Karena teman-teman masih bersiap, saya dan Akshanto mencuri waktu sebentar untuk Shalat. Kebetulan parkirannya dekat dengan sungai.
Kami pun mulai berjalan dengan riang. Akhirnya setelah seharian ini di mobil, sekarang jalan juga. Udaranya segar sekali. Tipikal alam Swedia. Yah, walaupun setiap menitnya kami harus menepis nyamuk-nyamuk yang hampir hinggap di kulit kami. Tak apa, ini justru menjadi tantangannya.
Jalur jalan kami seharusnya menyusuri sungai, tapi rupanya jalur yang saya lihat di peta itu adalah jalur mobil salju. Yang artinya terlalu lebat untuk dilewati ketika belum bersalju seperti saat ini. Untungnya ada jalur lain yang lebih dekat. Walaupun jalur ini akan dilewati juga ketika pulang. Setiap perjalanan, biasanya saya berusaha pergi dan kembali melalui jalan yang berbeda. Ceritanya agar melihat hal yang baru dari awal hingga akhir. Ah, yang penting kami semua senang dan selamat, pikir saya.
Karena malam sebentar lagi datang. Kami yang sebenarnya ingin bertenda di tempat terbuka, terpaksa mengurungkan niat karena tempat terbukanya tak kunjung ditemukan. Tidak ingin berjalan di gelap, kami berhenti di tepi jalan yang dilalui sungai untuk memasang tenda. Tempat ini sebenarnya tidak terlalu cocok untuk bertenda, dikarenakan banyak tumbuhan. Tapi ini pilihan terbaik kami, jadi kami tetap lakukan.

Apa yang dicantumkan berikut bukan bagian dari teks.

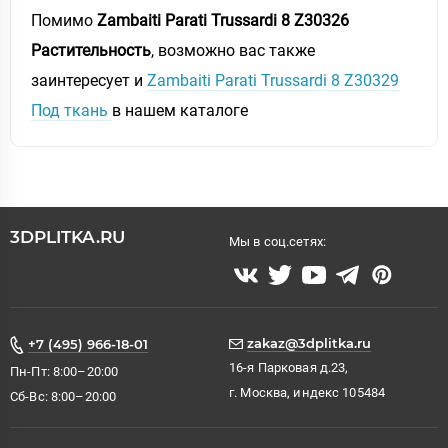
Помимо
Zambaiti Parati Trussardi 8 Z30326
Растительность
, возможно вас также
заинтересует и
Zambaiti Parati Trussardi 8 Z30329
Под ткань
в нашем каталоге
3DPLITKA.RU
Мы в соц.сетях:
zakaz@3dplitka.ru
+7 (495) 966-18-01
16-я Парковая д.23,
Пн-Пт: 8:00–20:00
г. Москва, индекс 105484
Сб-Вс: 8:00–20:00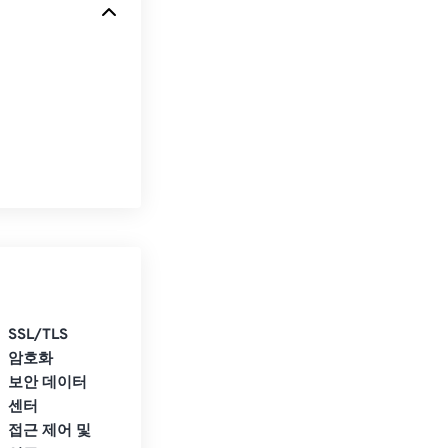
SSL/TLS
암호화
보안 데이터
센터
접근 제어 및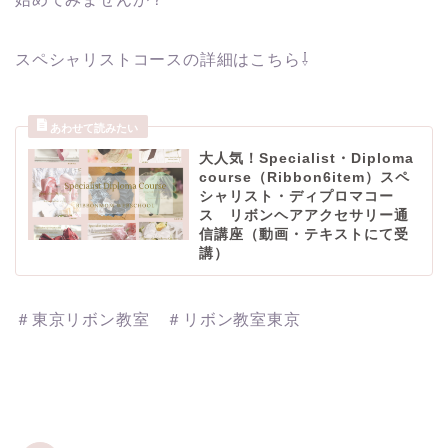
スペシャリストコースの詳細はこちら⇩
大人気！Specialist・Diploma
course（Ribbon6item）スペ
シャリスト・ディプロマコー
ス リボンヘアアクセサリー通
信講座（動画・テキストにて受
講）
＃東京リボン教室 ＃リボン教室東京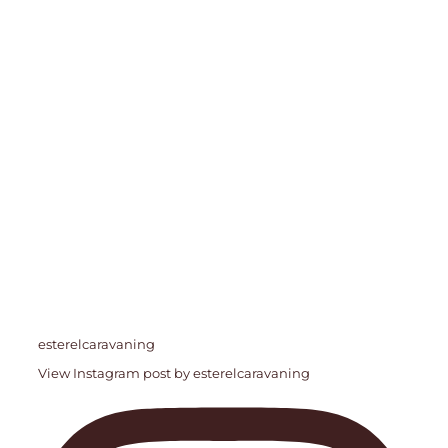
esterelcaravaning
View Instagram post by esterelcaravaning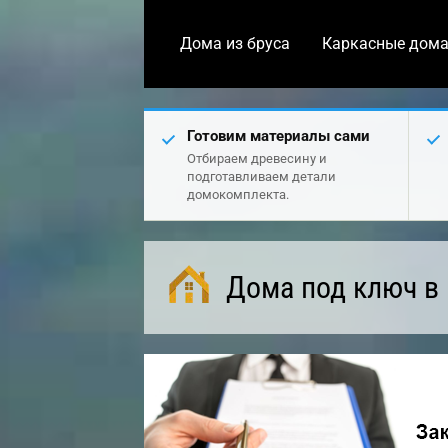
Дома из бруса
Каркасные дом
Готовим материалы сами
Отбираем древесину и
подготавливаем детали
домокомплекта.
Дома под ключ в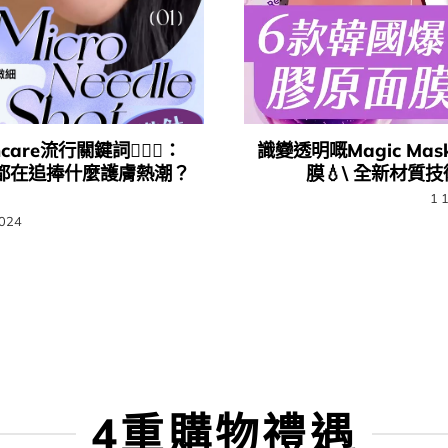
care流行關鍵詞💆🏻‍♀️：
識變透明嘅Magic Ma
都在追捧什麼護膚熱潮？​
膜💧\ 全新材質技術
1 
2024
4重購物禮遇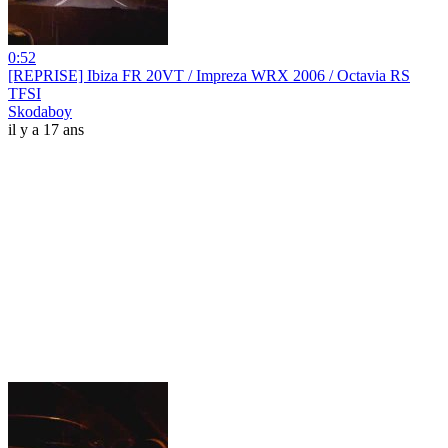
0:52
[REPRISE] Ibiza FR 20VT / Impreza WRX 2006 / Octavia RS
TFSI
Skodaboy
il y a 17 ans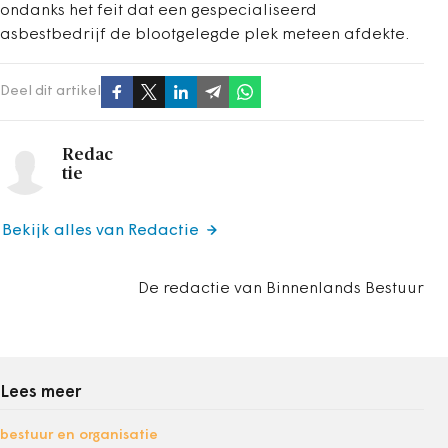
ondanks het feit dat een gespecialiseerd
asbestbedrijf de blootgelegde plek meteen afdekte.
Deel dit artikel
Redac
tie
Bekijk alles van Redactie
De redactie van Binnenlands Bestuur
Lees meer
bestuur en organisatie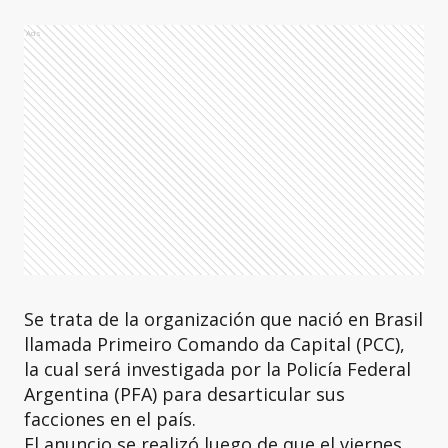
Ads
Se trata de la organización que nació en Brasil
llamada Primeiro Comando da Capital (PCC),
la cual será investigada por la Policía Federal
Argentina (PFA) para desarticular sus
facciones en el país.
El anuncio se realizó luego de que el viernes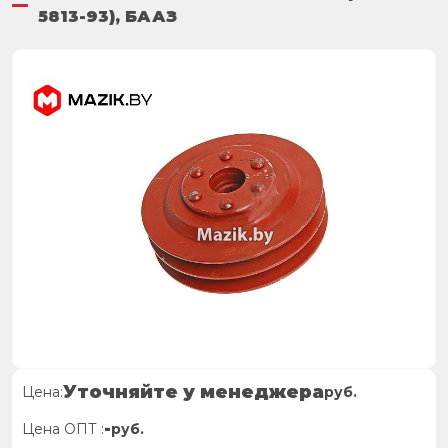
5813-93), БААЗ
Уточняйте у менеджера
Цена:
руб.
-
Цена ОПТ :
руб.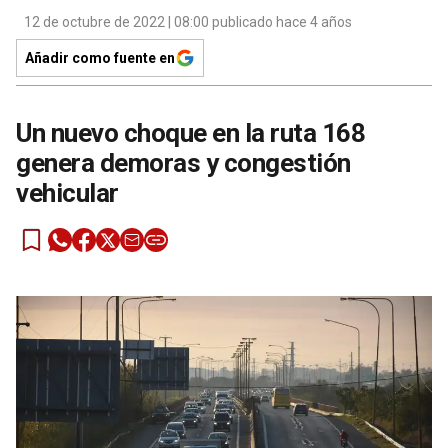
12 de octubre de 2022 | 08:00 publicado hace 4 años
Añadir como fuente en
Un nuevo choque en la ruta 168
genera demoras y congestión
vehicular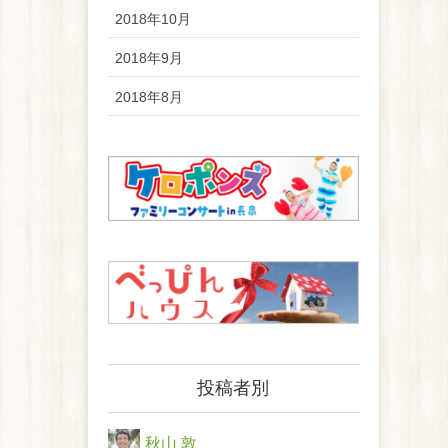
2018年10月
2018年9月
2018年8月
投稿者別
秋山 敦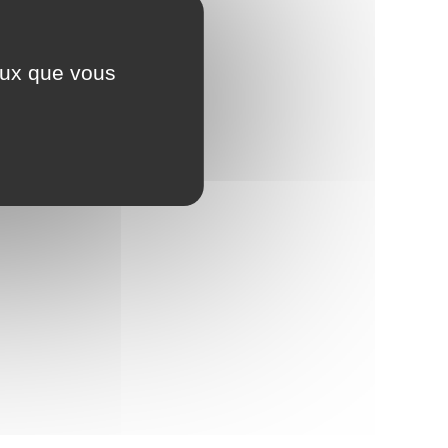
ceux que vous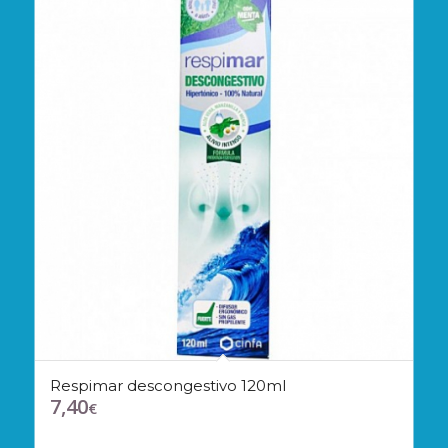
Respimar descongestivo 120ml
7,40
€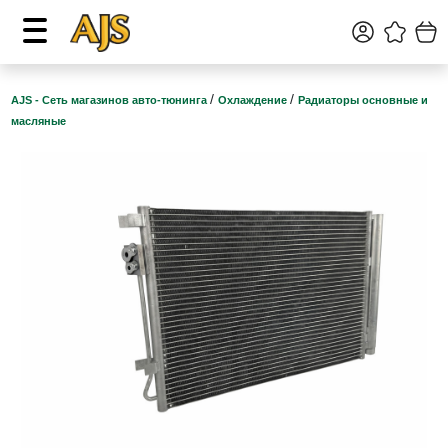
/
/
AJS - Сеть магазинов авто-тюнинга
Охлаждение
Радиаторы основные и
масляные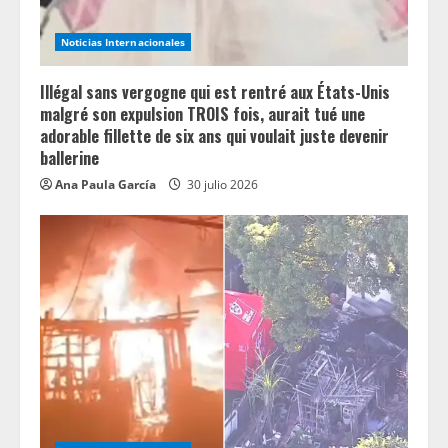
Noticias Internacionales
Illégal sans vergogne qui est rentré aux États-Unis
malgré son expulsion TROIS fois, aurait tué une
adorable fillette de six ans qui voulait juste devenir
ballerine
Ana Paula García
30 julio 2026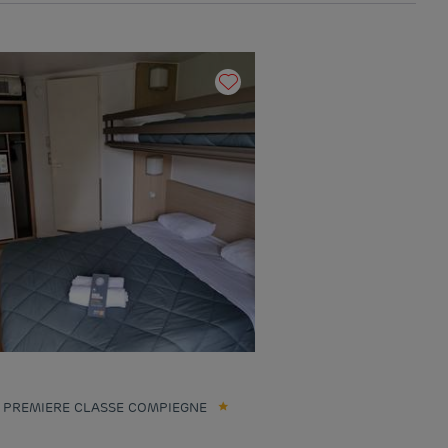
 PREMIERE CLASSE COMPIEGNE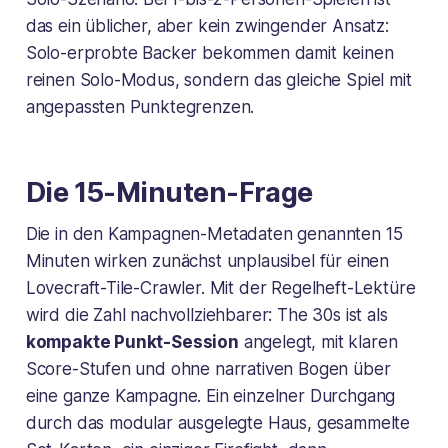
das ein üblicher, aber kein zwingender Ansatz:
Solo-erprobte Backer bekommen damit keinen
reinen Solo-Modus, sondern das gleiche Spiel mit
angepassten Punktegrenzen.
Die 15-Minuten-Frage
Die in den Kampagnen-Metadaten genannten 15
Minuten wirken zunächst unplausibel für einen
Lovecraft-Tile-Crawler. Mit der Regelheft-Lektüre
wird die Zahl nachvollziehbarer: The 30s ist als
kompakte Punkt-Session
angelegt, mit klaren
Score-Stufen und ohne narrativen Bogen über
eine ganze Kampagne. Ein einzelner Durchgang
durch das modular ausgelegte Haus, gesammelte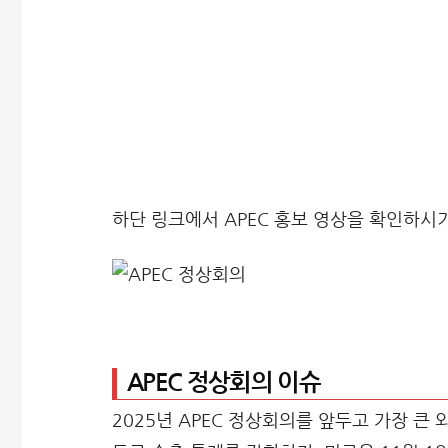
하단 링크에서 APEC 홍보 영상을 확인하시
APEC 정상회의 이슈
2025년 APEC 정상회의를 앞두고 가장 큰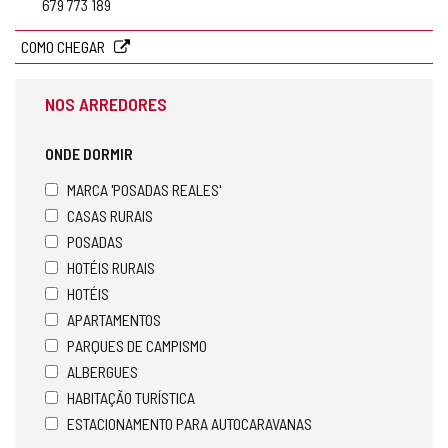
679 773 189
COMO CHEGAR
NOS ARREDORES
ONDE DORMIR
MARCA 'POSADAS REALES'
CASAS RURAIS
POSADAS
HOTÉIS RURAIS
HOTÉIS
APARTAMENTOS
PARQUES DE CAMPISMO
ALBERGUES
HABITAÇÃO TURÍSTICA
ESTACIONAMENTO PARA AUTOCARAVANAS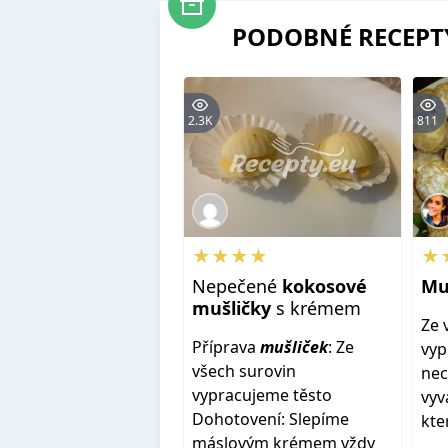
PODOBNÉ RECEPT
2.3K
811
★★★★
★
Nepečené
kokosové
Mu
mušličky
s krémem
Ze 
Příprava
mušliček
: Ze
vyp
všech surovin
nec
vypracujeme těsto
vyv
Dohotovení: Slepíme
kte
máslovým krémem vždy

Semakin malam, semakin liar pula nyamuknya. Ela yang bertugas memasak harus berjuang dan terus bergerak agar tidak dihinggapi nyamuk. Kami semua memasang tutup kepala dan sarung tangan. Walaupun nyamuknya mudah sekali di tepuk (berbeda dengan nyamuk Indonesia yang sulit sekali), tetap saja mengganggu. Ketika makanan sudah siap, kami segera masuk ke dalam tenda. Tenda Akhsanto yang berukuran dua orang, dimuatkan lima orang untuk makan malam. Walau sempit, tapi esensi makan bersamanya dapet banget, lho.
Baju yang kami bawa dan persiapkan sangat tebal dan hangat. Winter mode, saya memanggilnya. Ekspektasinya kan di Sarek itu dingin. Tapi malam itu ketika mulai berbaring di tenda masing-masing. Kami setuju kalau suhunya tak sedingin yang kami kira. Malah saya tidur memakai kaus saja, tanpa kantung tidur (sleeping bag). Menurut prakiraan yang kami baca, malam hari suhunya akan di bawah 10 derajat.
Tapi rupanya mungkin hangat yang kami rasa karena kami baru saja makan atau “berperang” dengan nyamuk terus-menerus. Semu. Malam harinya turun hujan dan suhu sebenarnya mulai terasa. Pesan moralnya adalah: Jangan cepat sombong di hadapan alam.